By 6 PM we were exhausted with shaking legs and settled on pitching the tent directly on the trail. I fell asleep instantly and woke again at 11 PM. Tommy was still up and awake. We cooked potatoes again to lighten the load of his pack, he severely underestimated the burden of a heavy bag of potatoes! Afterwards, we walked down a nearby road to some sort of resort and a nearby campsite to tire ourselves out again. On return, we fell back to sleep.

The nights were bitter cold and became slowly cooler as they carried on. More often than not at the coolest point of the night, in my thermal underwear, jeans, shirt, sweater, fleece throw, and sleeping bag I would have to curl up in the fetal position to really stay warm enough to sleep. At 7 AM that morning we woke up, cooked rice to share and packed up. This time packing the tent before cooking breakfast. We were slowly becoming noticeably dehydrated because we were running out of distilled water and had to fill our jugs with rainwater and unpurified water at the DOC sites. It also didn’t help that we were drinking scotch and that I had bought a bag of salted peanuts by mistake for us to eat as a hiking snack.


The break that we took on top of a mountain that day was the most memorable moment of the entire trip. we sat atop the mountain on a picnic table cooking water for coffee while everything around the summit was engulfed by thick, white, soft-looking clouds. It gave me the impression that we were sitting in the likeness of what Heaven would be like. We made over 15 km’s on this day and I set up camp at a DOC camping area while Tommy lagged behind. This is where Tommy gave it up.

After talking with Tommy for a while about the possibility of continuing for another day I was convinced that if I were to, it would be on my own. So, instead, we ate a large meal of potatoes, cheese, rice, peanuts, soy sauce, and one orange. Then we lit a fire from dry wood next to a no fire sign and shared some more of the Scotch. Eventually, we walked back up the hill to an area of cell reception and called the water taxi for the next day.

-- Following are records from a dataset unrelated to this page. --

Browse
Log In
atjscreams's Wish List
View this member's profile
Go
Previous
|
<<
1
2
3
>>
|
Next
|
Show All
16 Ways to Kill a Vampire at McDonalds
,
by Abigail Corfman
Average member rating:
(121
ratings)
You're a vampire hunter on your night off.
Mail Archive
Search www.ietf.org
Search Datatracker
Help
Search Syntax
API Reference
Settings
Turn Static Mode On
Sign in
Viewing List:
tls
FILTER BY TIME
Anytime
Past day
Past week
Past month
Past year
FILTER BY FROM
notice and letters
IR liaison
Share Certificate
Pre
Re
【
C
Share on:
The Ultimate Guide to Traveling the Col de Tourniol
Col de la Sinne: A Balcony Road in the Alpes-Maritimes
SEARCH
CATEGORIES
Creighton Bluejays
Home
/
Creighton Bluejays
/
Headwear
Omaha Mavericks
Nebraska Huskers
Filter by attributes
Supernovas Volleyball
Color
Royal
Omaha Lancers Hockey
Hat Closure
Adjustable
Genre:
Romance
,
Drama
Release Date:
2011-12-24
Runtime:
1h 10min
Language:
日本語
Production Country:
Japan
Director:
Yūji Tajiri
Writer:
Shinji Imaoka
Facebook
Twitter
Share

We were to arrive at Punga Cove in the Endeavor Inlet by 11:15 AM which I figured by map to be a 3-hour journey without considering Tommy’s ankle injury. So we went to bed early (I was asleep by 7 PM) and prepared to wake for 6 AM. Yet, I woke just after midnight and spent the next few hours listening to music on a broken Mp3 Player for which I only had one working headphone. I was thirsty and tired but unable to settle and after an hour of stirring, I finally fell asleep just before my alarm went off.

This was going to be the hardest length of the trip for us. It began dreadfully slow uphill. As my body began to warm up, I started to peel layer after layer of clothing from off myself. Tommy split his last orange with me which possibly alone soothed both my physical and mental state. By hillside I watched the sunrise and by 9:30 AM we had arrived at Punga Cove Resort and draped our broken bodies in a heap over the picnic tables at the edge of the water.

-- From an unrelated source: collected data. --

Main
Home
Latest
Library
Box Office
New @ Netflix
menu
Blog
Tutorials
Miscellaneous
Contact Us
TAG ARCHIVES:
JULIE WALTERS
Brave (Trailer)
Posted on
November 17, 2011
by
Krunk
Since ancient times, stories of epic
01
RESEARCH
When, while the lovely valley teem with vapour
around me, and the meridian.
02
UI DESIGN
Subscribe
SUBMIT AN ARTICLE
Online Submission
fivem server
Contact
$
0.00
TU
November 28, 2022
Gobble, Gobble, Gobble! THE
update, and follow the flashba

When we finally made it back to Picton and into Atlantis backpacker’s I was happy and satisfied with having suffered through that hardship and enjoyed the comforts which we had denied ourselves on our journey. Everything tasted, felt and sounded better than it had before.”

Looking back on this entry, I can’t help but laugh at how foolish we were in some instances and how terrible the provisions were that we chose to take with us for those few days, but I think the fact that we were both absolute novices added to the experience of the whole thing.

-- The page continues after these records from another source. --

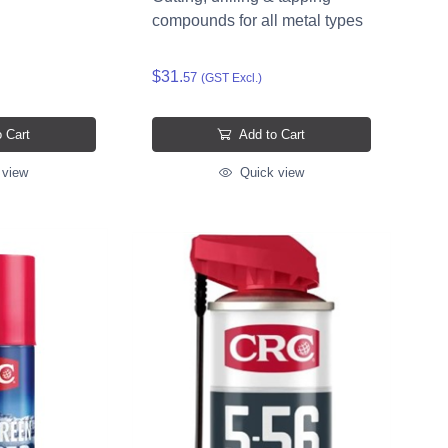
compounds for all metal types
$31.
57
(GST Excl.)
 Cart
Add to Cart
 view
Quick view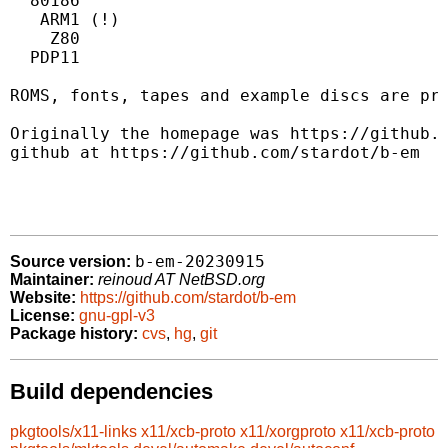
  80186

   ARM1 (!)

    Z80

  PDP11

ROMS, fonts, tapes and example discs are pro
Originally the homepage was https://github.c
github at https://github.com/stardot/b-em

b-em-20230915
Source version:
Maintainer:
reinoud AT NetBSD.org
Website:
https://github.com/stardot/b-em
License:
gnu-gpl-v3
Package history:
cvs
,
hg
,
git
Build dependencies
pkgtools/x11-links
x11/xcb-proto
x11/xorgproto
x11/xcb-proto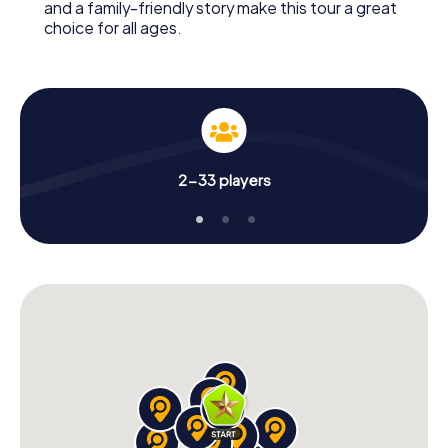
and a family-friendly story make this tour a great
choice for all ages.
2-33 players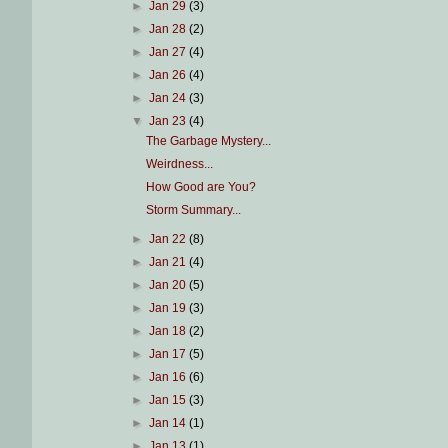
►
Jan 29
(3)
►
Jan 28
(2)
►
Jan 27
(4)
►
Jan 26
(4)
►
Jan 24
(3)
▼
Jan 23
(4)
The Garbage Mystery...
Weirdness...
How Good are You?
Storm Summary...
►
Jan 22
(8)
►
Jan 21
(4)
►
Jan 20
(5)
►
Jan 19
(3)
►
Jan 18
(2)
►
Jan 17
(5)
►
Jan 16
(6)
►
Jan 15
(3)
►
Jan 14
(1)
►
Jan 13
(1)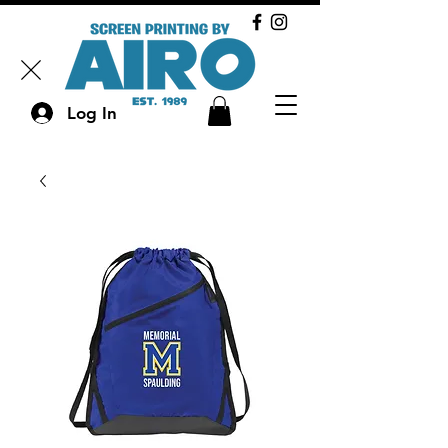
Log In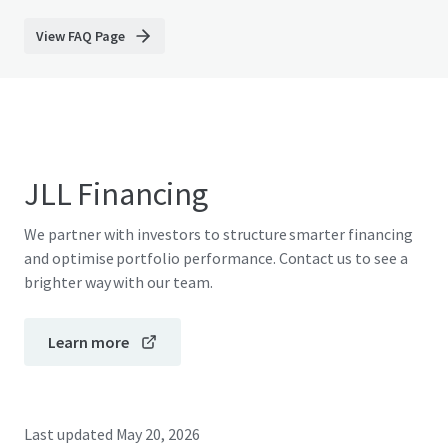
View FAQ Page
JLL Financing
We partner with investors to structure smarter financing
and optimise portfolio performance. Contact us to see a
brighter way with our team.
Learn more
Last updated
May 20, 2026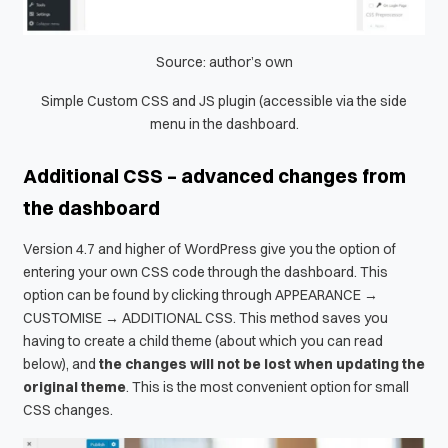
Source: author’s own
Simple Custom CSS and JS plugin (accessible via the side
menu in the dashboard.
Additional CSS – advanced changes from
the dashboard
Version 4.7 and higher of WordPress give you the option of
entering your own CSS code through the dashboard. This
option can be found by clicking through APPEARANCE →
CUSTOMISE → ADDITIONAL CSS. This method saves you
having to create a child theme (about which you can read
below), and
the changes will not be lost when updating the
original theme
. This is the most convenient option for small
CSS changes.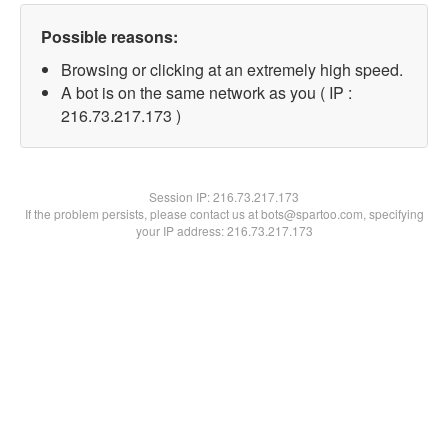
Possible reasons:
Browsing or clicking at an extremely high speed.
A bot is on the same network as you ( IP :
216.73.217.173 )
Session IP:
216.73.217.173
If the problem persists, please contact us at bots@spartoo.com, specifying
your IP address: 216.73.217.173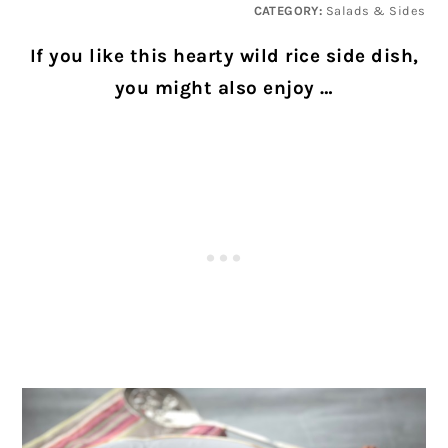
CATEGORY:
Salads & Sides
If you like this hearty wild rice side dish,
you might also enjoy …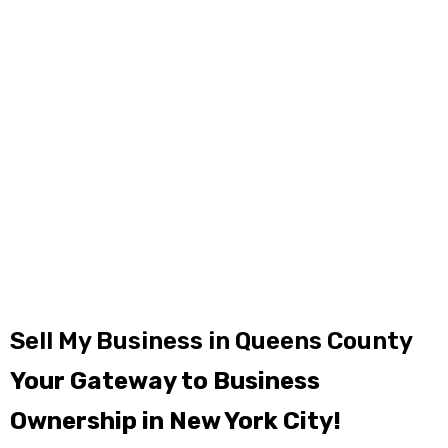
Sell My Business in Queens County
Your Gateway to Business
Ownership in New York City!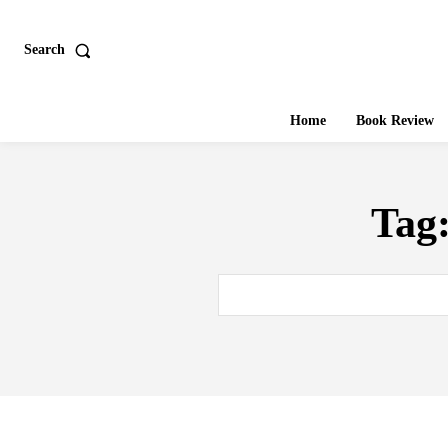
Search
Home
Book Review
Tag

Also, tips for anyone who is deciding to take a multi-day hike into the woods with a limited supply of water; try to stay away from salty foods like salted peanuts, soy sauce, cheese, etc. Perhaps try bringing some foods which don’t need to be boiled every time that you want to eat too like those potatoes and rice. Haha.

It was one of my more memorable experiences from my two years abroad, and I’m glad to still have all of those pictures to go with it.

Have you ever done a multi-day hike? What sort of food or equipment would you suggest for such a journey? I’d love to hear your opinions.